The rout in Italy underscored Europe’s inability to contain the crisis that began in Greece in October 2009 and led to bailouts in Ireland and Portugal. Finance ministers last night failed to agree on how to share with creditors the cost of a second bailout for Greece to be financed primarily by its European Union allies, including Italy.
...The yield on 10-year Italian bonds rose 7 basis points to 5.76 percent, after reaching 5.96 percent earlier, the highest since 1997. The yield premium investors demand to hold the debt over German bunds to a euro-era reached a euro-era record 348 basis points, before narrowing to 311.

...Trading in shares of UniCredit SpA, Italy’s biggest bank, had to be suspended limit down after the stock plunged more than 7 percent, pushing the benchmark FTSE MIB index down as much as 4.8 percent. UniCredit, one of the biggest holders of Italian bonds, pared losses and advanced 4.5 percent to 1.206 euros as of 11:40 a.m. in Milan. Even with the rebound, UniCredit has fallen by 22 percent this month, shedding about 9 billion euros in market value.

...Italian bond yields are nearing “disaster,” according to Gary Jenkins, head of fixed-income at Evolution Securities Ltd. Greece, Ireland and Portugal all sought international assistance after their 10-year yields rose past 7 percent.

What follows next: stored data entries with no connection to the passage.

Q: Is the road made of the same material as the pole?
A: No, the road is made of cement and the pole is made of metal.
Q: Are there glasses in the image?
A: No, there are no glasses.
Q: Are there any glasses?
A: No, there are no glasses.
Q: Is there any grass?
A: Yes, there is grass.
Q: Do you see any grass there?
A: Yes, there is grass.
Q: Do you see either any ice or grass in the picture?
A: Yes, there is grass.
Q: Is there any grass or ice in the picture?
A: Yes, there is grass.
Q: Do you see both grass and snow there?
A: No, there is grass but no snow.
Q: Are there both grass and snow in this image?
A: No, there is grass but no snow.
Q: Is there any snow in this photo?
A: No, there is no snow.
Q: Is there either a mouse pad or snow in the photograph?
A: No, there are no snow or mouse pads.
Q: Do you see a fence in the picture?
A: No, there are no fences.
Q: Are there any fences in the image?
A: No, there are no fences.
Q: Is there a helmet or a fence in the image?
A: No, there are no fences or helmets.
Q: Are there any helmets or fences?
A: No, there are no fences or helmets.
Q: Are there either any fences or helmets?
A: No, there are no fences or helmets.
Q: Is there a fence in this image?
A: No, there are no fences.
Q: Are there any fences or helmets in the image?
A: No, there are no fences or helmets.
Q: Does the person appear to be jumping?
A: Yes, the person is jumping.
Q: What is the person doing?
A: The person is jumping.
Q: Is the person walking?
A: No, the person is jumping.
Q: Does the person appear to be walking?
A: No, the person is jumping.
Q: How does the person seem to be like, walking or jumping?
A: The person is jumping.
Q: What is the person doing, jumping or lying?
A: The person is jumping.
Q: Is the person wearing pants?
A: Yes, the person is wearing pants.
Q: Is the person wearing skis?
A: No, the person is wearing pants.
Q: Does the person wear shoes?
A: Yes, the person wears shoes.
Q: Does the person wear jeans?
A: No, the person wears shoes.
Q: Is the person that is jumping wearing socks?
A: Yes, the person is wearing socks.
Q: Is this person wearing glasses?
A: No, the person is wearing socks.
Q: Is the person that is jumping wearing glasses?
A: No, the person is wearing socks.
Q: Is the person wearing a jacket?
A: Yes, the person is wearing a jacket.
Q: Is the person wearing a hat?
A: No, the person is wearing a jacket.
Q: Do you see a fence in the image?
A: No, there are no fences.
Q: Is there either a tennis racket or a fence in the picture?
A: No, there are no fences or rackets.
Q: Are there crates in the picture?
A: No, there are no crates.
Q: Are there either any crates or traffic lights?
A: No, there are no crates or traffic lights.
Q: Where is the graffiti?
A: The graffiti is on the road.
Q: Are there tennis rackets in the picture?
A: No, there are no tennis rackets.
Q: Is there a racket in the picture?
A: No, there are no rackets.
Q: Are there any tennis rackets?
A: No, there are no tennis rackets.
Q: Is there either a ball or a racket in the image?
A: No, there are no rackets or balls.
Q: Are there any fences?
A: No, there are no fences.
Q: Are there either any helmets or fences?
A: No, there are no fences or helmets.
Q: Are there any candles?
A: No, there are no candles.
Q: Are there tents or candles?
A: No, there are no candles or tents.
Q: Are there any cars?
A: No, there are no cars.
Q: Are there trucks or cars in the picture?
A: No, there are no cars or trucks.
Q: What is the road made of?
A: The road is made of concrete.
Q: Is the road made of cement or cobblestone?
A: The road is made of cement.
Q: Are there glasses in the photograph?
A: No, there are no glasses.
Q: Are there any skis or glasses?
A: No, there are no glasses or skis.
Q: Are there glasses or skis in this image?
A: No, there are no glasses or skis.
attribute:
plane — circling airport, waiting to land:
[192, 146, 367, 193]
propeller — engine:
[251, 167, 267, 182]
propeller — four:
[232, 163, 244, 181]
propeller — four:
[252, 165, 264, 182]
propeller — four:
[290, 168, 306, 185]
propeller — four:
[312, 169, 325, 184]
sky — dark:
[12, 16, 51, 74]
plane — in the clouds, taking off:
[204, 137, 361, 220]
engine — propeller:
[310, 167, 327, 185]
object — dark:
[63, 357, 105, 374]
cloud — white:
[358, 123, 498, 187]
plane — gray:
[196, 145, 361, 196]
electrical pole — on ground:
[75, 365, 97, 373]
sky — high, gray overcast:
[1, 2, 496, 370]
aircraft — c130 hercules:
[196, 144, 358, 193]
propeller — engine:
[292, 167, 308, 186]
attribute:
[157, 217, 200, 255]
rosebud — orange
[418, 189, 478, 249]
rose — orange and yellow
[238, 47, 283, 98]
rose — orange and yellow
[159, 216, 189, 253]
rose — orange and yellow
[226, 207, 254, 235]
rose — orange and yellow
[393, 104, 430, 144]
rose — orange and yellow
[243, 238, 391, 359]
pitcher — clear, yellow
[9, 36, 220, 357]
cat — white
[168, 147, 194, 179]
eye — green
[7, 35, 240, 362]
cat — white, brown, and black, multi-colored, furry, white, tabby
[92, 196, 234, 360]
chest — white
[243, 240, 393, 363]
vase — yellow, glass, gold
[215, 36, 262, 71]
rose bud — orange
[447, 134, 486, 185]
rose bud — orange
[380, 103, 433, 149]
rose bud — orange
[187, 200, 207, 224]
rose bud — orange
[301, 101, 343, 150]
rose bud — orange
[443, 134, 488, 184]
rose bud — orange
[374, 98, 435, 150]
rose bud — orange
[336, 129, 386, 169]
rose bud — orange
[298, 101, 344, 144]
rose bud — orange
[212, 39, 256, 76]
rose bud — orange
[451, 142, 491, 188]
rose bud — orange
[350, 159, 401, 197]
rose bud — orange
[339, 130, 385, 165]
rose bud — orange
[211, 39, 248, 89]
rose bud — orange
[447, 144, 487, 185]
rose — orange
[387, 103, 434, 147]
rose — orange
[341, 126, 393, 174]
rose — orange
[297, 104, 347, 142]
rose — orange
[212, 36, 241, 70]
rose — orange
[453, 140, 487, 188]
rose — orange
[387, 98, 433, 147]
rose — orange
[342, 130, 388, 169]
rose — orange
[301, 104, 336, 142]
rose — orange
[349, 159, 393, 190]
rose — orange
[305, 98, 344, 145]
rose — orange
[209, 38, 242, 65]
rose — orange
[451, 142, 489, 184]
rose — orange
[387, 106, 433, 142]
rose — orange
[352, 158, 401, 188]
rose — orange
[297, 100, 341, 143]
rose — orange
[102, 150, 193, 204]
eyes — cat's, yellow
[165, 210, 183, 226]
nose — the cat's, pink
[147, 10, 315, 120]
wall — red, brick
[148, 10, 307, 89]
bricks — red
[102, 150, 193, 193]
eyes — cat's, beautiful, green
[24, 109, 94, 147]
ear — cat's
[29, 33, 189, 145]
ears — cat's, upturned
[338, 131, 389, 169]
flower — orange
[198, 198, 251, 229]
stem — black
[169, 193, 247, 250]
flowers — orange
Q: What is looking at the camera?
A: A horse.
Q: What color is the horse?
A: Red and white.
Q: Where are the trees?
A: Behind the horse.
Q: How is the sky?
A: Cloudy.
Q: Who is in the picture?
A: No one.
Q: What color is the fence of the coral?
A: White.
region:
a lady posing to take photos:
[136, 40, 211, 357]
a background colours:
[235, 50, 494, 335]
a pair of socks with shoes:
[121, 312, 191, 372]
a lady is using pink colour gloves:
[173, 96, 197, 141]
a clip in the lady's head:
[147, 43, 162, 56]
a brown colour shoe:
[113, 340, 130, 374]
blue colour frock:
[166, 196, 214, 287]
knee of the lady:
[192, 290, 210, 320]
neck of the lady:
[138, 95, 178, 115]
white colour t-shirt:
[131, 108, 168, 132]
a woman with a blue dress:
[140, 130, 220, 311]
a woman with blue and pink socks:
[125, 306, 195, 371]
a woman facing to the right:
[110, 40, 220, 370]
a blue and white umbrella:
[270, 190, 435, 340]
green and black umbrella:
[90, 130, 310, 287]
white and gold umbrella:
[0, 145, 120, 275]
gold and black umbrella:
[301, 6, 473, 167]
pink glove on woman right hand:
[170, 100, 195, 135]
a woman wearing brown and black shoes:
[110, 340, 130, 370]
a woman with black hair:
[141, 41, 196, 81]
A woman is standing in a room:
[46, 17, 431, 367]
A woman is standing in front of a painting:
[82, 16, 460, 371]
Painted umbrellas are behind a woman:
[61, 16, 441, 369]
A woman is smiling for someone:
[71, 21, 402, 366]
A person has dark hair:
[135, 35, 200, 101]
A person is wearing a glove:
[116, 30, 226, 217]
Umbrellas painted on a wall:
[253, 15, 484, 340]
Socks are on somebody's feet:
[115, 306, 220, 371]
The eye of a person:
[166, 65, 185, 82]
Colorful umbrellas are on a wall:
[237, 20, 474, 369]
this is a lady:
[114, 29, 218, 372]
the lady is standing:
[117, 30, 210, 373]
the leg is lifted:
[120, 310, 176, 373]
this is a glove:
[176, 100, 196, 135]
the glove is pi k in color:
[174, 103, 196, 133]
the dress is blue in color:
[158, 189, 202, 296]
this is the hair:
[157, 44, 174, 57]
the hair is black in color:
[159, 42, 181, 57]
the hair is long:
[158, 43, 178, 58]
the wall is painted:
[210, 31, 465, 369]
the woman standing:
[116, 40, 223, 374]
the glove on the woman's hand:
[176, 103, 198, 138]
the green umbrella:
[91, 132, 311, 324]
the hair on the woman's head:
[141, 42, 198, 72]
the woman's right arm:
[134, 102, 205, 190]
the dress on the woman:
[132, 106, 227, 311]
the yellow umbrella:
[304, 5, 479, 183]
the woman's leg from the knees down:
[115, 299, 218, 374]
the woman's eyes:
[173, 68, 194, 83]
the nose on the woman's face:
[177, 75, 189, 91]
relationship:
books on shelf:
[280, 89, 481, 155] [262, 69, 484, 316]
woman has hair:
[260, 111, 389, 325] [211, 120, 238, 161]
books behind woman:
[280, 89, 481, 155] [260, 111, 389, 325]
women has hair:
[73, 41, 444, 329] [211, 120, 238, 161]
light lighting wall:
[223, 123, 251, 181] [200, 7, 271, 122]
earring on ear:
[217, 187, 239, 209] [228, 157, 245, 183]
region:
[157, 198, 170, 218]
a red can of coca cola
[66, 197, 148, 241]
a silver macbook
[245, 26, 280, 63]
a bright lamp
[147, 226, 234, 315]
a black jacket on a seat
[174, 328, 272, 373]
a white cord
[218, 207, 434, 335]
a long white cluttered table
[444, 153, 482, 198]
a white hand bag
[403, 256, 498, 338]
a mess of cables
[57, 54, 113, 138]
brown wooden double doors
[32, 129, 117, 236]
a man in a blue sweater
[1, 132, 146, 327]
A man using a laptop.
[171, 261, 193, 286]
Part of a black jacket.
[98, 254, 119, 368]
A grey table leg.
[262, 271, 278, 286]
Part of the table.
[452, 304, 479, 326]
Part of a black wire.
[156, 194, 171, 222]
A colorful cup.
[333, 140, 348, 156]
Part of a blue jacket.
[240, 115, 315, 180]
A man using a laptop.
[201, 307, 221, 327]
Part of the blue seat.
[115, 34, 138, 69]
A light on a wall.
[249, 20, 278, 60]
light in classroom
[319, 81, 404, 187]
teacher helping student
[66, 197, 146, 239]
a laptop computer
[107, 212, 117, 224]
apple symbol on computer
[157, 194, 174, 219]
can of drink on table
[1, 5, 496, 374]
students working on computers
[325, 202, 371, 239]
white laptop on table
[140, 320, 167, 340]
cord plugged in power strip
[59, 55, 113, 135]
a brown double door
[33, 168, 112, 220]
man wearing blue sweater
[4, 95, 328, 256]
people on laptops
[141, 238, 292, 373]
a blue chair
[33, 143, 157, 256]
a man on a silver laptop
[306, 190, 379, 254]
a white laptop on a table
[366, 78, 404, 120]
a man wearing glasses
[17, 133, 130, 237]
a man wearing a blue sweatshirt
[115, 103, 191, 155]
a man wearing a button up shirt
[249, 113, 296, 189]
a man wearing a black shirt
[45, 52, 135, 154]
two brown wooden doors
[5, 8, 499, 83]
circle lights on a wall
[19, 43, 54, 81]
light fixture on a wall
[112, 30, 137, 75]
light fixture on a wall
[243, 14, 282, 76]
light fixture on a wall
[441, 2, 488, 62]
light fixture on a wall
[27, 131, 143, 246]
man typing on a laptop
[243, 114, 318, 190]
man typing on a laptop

Italy has more than 500 billion euros of bonds maturing in the next three years. That’s about twice as much as the 256 billion euros extended to Greece, Ireland and Portugal in their three-year aid programs.
At almost 120 percent of gross domestic product, Italy’s debt is the EU’s second largest by that measure after Greece. Its 1.8 trillion euros of borrowing in nominal terms is more than the combined debt of Greece, Spain, Portugal and Ireland.